• Task details: Copy out every line of the listing below verbatim.

• Input data:
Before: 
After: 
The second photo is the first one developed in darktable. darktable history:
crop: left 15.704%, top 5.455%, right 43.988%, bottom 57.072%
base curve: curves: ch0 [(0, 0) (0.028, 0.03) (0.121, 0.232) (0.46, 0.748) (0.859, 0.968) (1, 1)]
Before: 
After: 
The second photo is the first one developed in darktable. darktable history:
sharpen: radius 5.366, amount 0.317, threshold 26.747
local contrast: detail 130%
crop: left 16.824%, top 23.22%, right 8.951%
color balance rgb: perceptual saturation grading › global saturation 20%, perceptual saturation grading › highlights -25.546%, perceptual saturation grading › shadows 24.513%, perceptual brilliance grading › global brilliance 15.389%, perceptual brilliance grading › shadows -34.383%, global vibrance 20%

• Task answer:
Before: 
After: 
The second photo is the first one developed in darktable. darktable history:
crop: left 15.704%, top 5.455%, right 43.988%, bottom 57.072%
base curve: curves: ch0 [(0, 0) (0.028, 0.03) (0.121, 0.232) (0.46, 0.748) (0.859, 0.968) (1, 1)]
Before: 
After: 
The second photo is the first one developed in darktable. darktable history:
sharpen: radius 5.366, amount 0.317, threshold 26.747
local contrast: detail 130%
crop: left 16.824%, top 23.22%, right 8.951%
color balance rgb: perceptual saturation grading › global saturation 20%, perceptual saturation grading › highlights -25.546%, perceptual saturation grading › shadows 24.513%, perceptual brilliance grading › global brilliance 15.389%, perceptual brilliance grading › shadows -34.383%, global vibrance 20%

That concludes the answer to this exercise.